Manuel J. Calle, alias “el sapo”, escribió una magnífica semblanza del pintor y escritor ambateño Luis A. Martínez (1869-1909) a los pocos años de su muerte. En la sección dedicada a hablar de su faceta como pintor reconoce que “tan poco sabía de pintura decorativa, que allí donde era preciso poner una cabaña, o un pastor indígena vagando entre arbustos, tenía que valerse del pincel de un artista amigo”. A lo que se refiere, en primera instancia, es que Martínez pintaba por una necesidad profunda y un impulso creativo frente al paisaje, no para decorar paredes -más adelante va a aseverar que las pinturas de Martínez “no son arreglos ni adivinaciones, sino la cruda expresión de la verdad”-; en cuanto a lo segundo, es difícil no pensar en ese detalle, en que algunos de sus cuadros fueron trabajos colaborativos, al visitar la extraordinaria muestra Paisajes. Instantes de los Andes en el MuNa. Es un detalle de la vida del artista que, como tantos otros que podemos acumular, enriquecen la experiencia artística.

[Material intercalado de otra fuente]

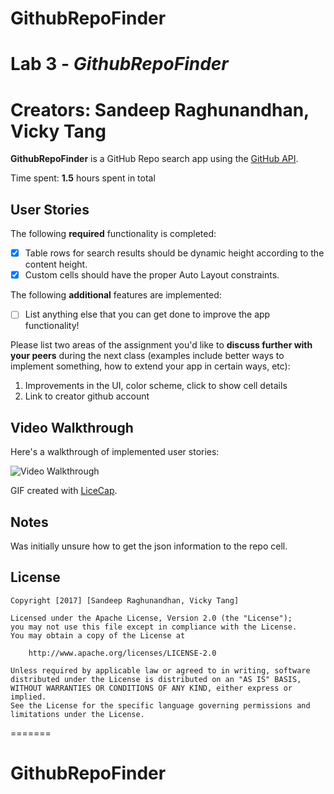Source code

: # GithubRepoFinder
# Lab 3 - *GithubRepoFinder*
# Creators: Sandeep Raghunandhan, Vicky Tang

**GithubRepoFinder** is a GitHub Repo search app using the [GitHub API](https://developer.github.com/v3/search/#search-repositories).

Time spent: **1.5** hours spent in total

## User Stories

The following **required** functionality is completed:

- [X] Table rows for search results should be dynamic height according to the content height.
- [X] Custom cells should have the proper Auto Layout constraints.

The following **additional** features are implemented:

- [ ] List anything else that you can get done to improve the app functionality!

Please list two areas of the assignment you'd like to **discuss further with your peers** during the next class (examples include better ways to implement something, how to extend your app in certain ways, etc):

1. Improvements in the UI, color scheme, click to show cell details
2. Link to creator github account

## Video Walkthrough

Here's a walkthrough of implemented user stories:

<img src='https://github.com/vctang/GithubRepoFinder/blob/master/demo.gif' title='Video Walkthrough' width='' alt='Video Walkthrough' />

GIF created with [LiceCap](http://www.cockos.com/licecap/).

## Notes

Was initially unsure how to get the json information to the repo cell.

## License

    Copyright [2017] [Sandeep Raghunandhan, Vicky Tang]

    Licensed under the Apache License, Version 2.0 (the "License");
    you may not use this file except in compliance with the License.
    You may obtain a copy of the License at

        http://www.apache.org/licenses/LICENSE-2.0

    Unless required by applicable law or agreed to in writing, software
    distributed under the License is distributed on an "AS IS" BASIS,
    WITHOUT WARRANTIES OR CONDITIONS OF ANY KIND, either express or implied.
    See the License for the specific language governing permissions and
    limitations under the License.
=======
# GithubRepoFinder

El texto de Calle empieza con una visita al cementerio donde descansan los restos de su buen amigo (“¿ahí entierran, pues, a sus muertos, los señores ambateños?”). Confiesa que lloró desconsoladamente y que en algún punto asomó un colibrí. Al final del texto lo recalca: “esta mañana he ido a llorar sobre su tumba, porque solíamos amarnos como hermanos”. Se lamenta de que, al muerto de apenas cuarenta años, le quieran erigir una estatua sus paisanos: “Ya ¿para qué?”, se pregunta. Un asterisco, en la edición de Clásicos Ariel, aclara que la estatua se levantó cuatro años más tarde.

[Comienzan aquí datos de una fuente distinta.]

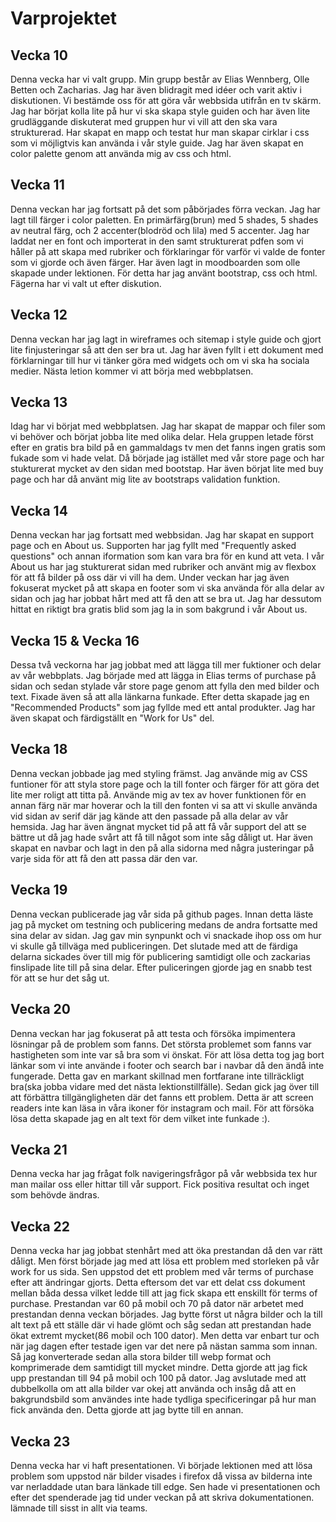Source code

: # Varprojektet

## Vecka 10
Denna vecka har vi valt grupp. Min grupp består av Elias Wennberg, Olle Betten och Zacharias. Jag har även blidragit med idéer och varit aktiv i diskutionen. Vi bestämde oss för att göra vår webbsida utifrån en tv skärm. Jag har börjat kolla lite på hur vi ska skapa style guiden och har även lite grudläggande diskuterat med gruppen hur vi vill att den ska vara strukturerad. Har skapat en mapp och testat hur man skapar cirklar i css som vi möjligtvis kan använda i vår style guide. Jag har även skapat en color palette genom att använda mig av css och html.
## Vecka 11
Denna veckan har jag fortsatt på det som påbörjades förra veckan. Jag har lagt till färger i color paletten. En primärfärg(brun) med 5 shades, 5 shades av neutral färg, och 2 accenter(blodröd och lila) med 5 accenter. Jag har laddat ner en font och importerat in den samt strukturerat pdfen som vi håller på att skapa med rubriker och förklaringar för varför vi valde de fonter som vi gjorde och även färger. Har även lagt in moodboarden som olle skapade under lektionen. För detta har jag använt bootstrap, css och html. Fägerna har vi valt ut efter diskution.
## Vecka 12
Denna veckan har jag lagt in wireframes och sitemap i style guide och gjort lite finjusteringar så att den ser bra ut. Jag har även fyllt i ett dokument med förklarningar till hur vi tänker göra med widgets och om vi ska ha sociala medier. Nästa letion kommer vi att börja med webbplatsen.
## Vecka 13
Idag har vi börjat med webbplatsen. Jag har skapat de mappar och filer som vi behöver och börjat jobba lite med olika delar. Hela gruppen letade först efter en gratis bra bild på en gammaldags tv men det fanns ingen gratis som fukade som vi hade velat. Då började jag istället med vår store page och har stukturerat mycket av den sidan med bootstap. Har även börjat lite med buy page och har då använt mig lite av bootstraps validation funktion.

## Vecka 14
Denna veckan har jag fortsatt med webbsidan. Jag har skapat en support page och en About us. Supporten har jag fyllt med "Frequently asked questions" och annan iformation som kan vara bra för en kund att veta. I vår About us har jag stukturerat sidan med rubriker och använt mig av flexbox för att få bilder på oss där vi vill ha dem. Under veckan har jag även fokuserat mycket på att skapa en footer som vi ska använda för alla delar av sidan och jag har jobbat hårt med att få den att se bra ut. Jag har dessutom hittat en riktigt bra gratis blid som jag la in som bakgrund i vår About us.

## Vecka 15 & Vecka 16
Dessa två veckorna har jag jobbat med att lägga till mer fuktioner och delar av vår webbplats. Jag började med att lägga in Elias terms of purchase på sidan och sedan stylade vår store page genom att fylla den med bilder och text. Fixade även så att alla länkarna funkade. Efter detta skapade jag en "Recommended Products" som jag fyllde med ett antal produkter. Jag har även skapat och färdigställt en "Work for Us" del.

## Vecka 18
Denna veckan jobbade jag med styling främst. Jag använde mig av CSS funtioner för att styla store page och la till fonter och färger för att göra det lite mer roligt att titta på. Använde mig av tex av hover funktionen för en annan färg när mar hoverar och la till den fonten vi sa att vi skulle använda vid sidan av serif där jag kände att den passade på alla delar av vår hemsida. Jag har även ängnat mycket tid på att få vår support del att se bättre ut då jag hade svårt att få till något som inte såg dåligt ut. Har även skapat en navbar och lagt in den på alla sidorna med några justeringar på varje sida för att få den att passa där den var.

## Vecka 19 
Denna veckan publicerade jag vår sida på github pages. Innan detta läste jag på mycket om testning och publicering medans de andra fortsatte med sina delar av sidan. Jag gav min synpunkt och vi snackade ihop oss om hur vi skulle gå tillväga med publiceringen. Det slutade med att de färdiga delarna sickades över till mig för publicering samtidigt olle och zackarias finslipade lite till på sina delar. Efter puliceringen gjorde jag en snabb test för att se hur det såg ut.

## Vecka 20 
Denna veckan har jag fokuserat på att testa och försöka impimentera lösningar på de problem som fanns. Det största problemet som fanns var hastigheten som inte var så bra som vi önskat. För att lösa detta tog jag bort länkar som vi inte använde i footer och search bar i navbar då den ändå inte fungerade. Detta gav en markant skillnad men fortfarane inte tillräckligt bra(ska jobba vidare med det nästa lektionstillfälle). Sedan gick jag över till att förbättra tillgängligheten där det fanns ett problem. Detta är att screen readers inte kan läsa in våra ikoner för instagram och mail. För att försöka lösa detta skapade jag en alt text för dem vilket inte funkade :).

## Vecka 21 
Denna vecka har jag frågat folk navigeringsfrågor på vår webbsida tex hur man mailar oss eller hittar till vår support. Fick positiva resultat och inget som behövde ändras.

## Vecka 22
Denna vecka har jag jobbat stenhårt med att öka prestandan då den var rätt dåligt. Men först började jag med att lösa ett problem med storleken på vår work for us sida. Sen uppstod det ett problem med vår terms of purchase efter att ändringar gjorts. Detta eftersom det var ett delat css dokument mellan båda dessa vilket ledde till att jag fick skapa ett enskillt för terms of purchase. Prestandan var 60 på mobil och 70 på dator när arbetet med prestandan denna veckan börjades. Jag bytte först ut några bilder och la till alt text på ett ställe där vi hade glömt och såg sedan att prestandan hade ökat extremt mycket(86 mobil och 100 dator). Men detta var enbart tur och när jag dagen efter testade igen var det nere på nästan samma som innan. Så jag konverterade sedan alla stora bilder till webp format och komprimerade dem samtidigt till mycket mindre. Detta gjorde att jag fick upp prestandan till 94 på mobil och 100 på dator. Jag avslutade med att dubbelkolla om att alla bilder var okej att använda och insåg då att en bakgrundsbild som användes inte hade tydliga specificeringar på hur man fick använda den. Detta gjorde att jag bytte till en annan.

## Vecka 23
Denna vecka har vi haft presentationen. Vi började lektionen med att lösa problem som uppstod när bilder visades i firefox då vissa av bilderna inte var nerladdade utan bara länkade till edge. Sen hade vi presentationen och efter det spenderade jag tid under veckan på att skriva dokumentationen. lämnade till sisst in allt via teams.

Ahora, más de cien años después de su muerte, el pintor recibe un renovado homenaje. Hay que agradecer a Martín Jaramillo Serrano, a Alfonso Espinosa Andrade y al equipo del MuNa por propiciarlo. La inauguración, este fin de semana que pasó, fue uno de los acontecimientos más emotivos de los que he sido parte recientemente; y uno de los más relevantes. Martínez es un artista que ha trascendido hacia un amor de tipo popular. Está empotrado en la consciencia de muchos ecuatorianos como referente de una época (la revolución liberal) pero también como figura universal: pintor, escritor, explorador, político, esposo, hermano, artista atormentado y, por momentos, olvidado. Los paisajes son tan accesibles que lo que se escuchaba paseando por la muestra, no solo eran valoraciones técnicas de la pintura, sino gente acordándose de paseos lejanos a Ozogoche, por ejemplo, o por dónde pasa una carretera contemporánea o la forma que ha ido tomando un glaciar. El público estaba embrujado. Sobraban ojos absorbiendo todo tipo de extensiones geográficas. La muestra incluye varias ventanas a nuestros paisajes más típicos pero no por eso menos misteriosos, no por eso agotados (cada mañana despejada decimos lo mismo: “mira el Pichincha” “mira el Cotopaxi” “aquel de allá es el Atacazo” “aquel, el Corazón”). También hay una serie de fotografías recias tomadas por los hermanos de Martínez en sus propias ascensiones a volcanes. Son reveladoras de nuestro país. Al inicio del recorrido hay una sala dedicada a la contextualización de la pintura paisajística de la que se alimentó Martínez. ¡Por ahí, se exhibe un pequeño cuadro de Church! ¡Por ahí, uno de Louis Remy Mignot! Y una de las imágenes más icónicas de nuestra historia: el cuadro anónimo donde aparece un indio portador, cargando “a hombros” una silla en la que está sentado un explorador europeo.
Tuve piel de gallina mientras miraba de modo hipnótico uno de los “caminos del inca” que pintó Luis A. Martínez. El cuadro me hizo reconstruir al instante fragmentos de mi pasado. No podía creer lo que estaba viendo, desde cierto punto de vista. Y era tan familiar, desde otro. El camino abandonado ya, hace tanto tiempo, me hizo pensar en cómo el abandono se ve siempre igual; una ruina son los restos de algo y, al mismo tiempo, lo que ese algo llevaba adentro desde un inicio. El cuadro del Carihuairazo, como advertía Calle, “causa frío el contemplarlo”. La ciénaga en otro de los cuadros, la bruma que se levanta en otro… todo aparecía frente a los sentidos y se quedaba en ese estado de aparición. La maravillosa pintura del Río Babahoyo me conectaba con mis propias ambiciones artísticas. Y tenía ganas de quedarme a vivir un rato ahí. Volver. Abrir caminos. Madrugar.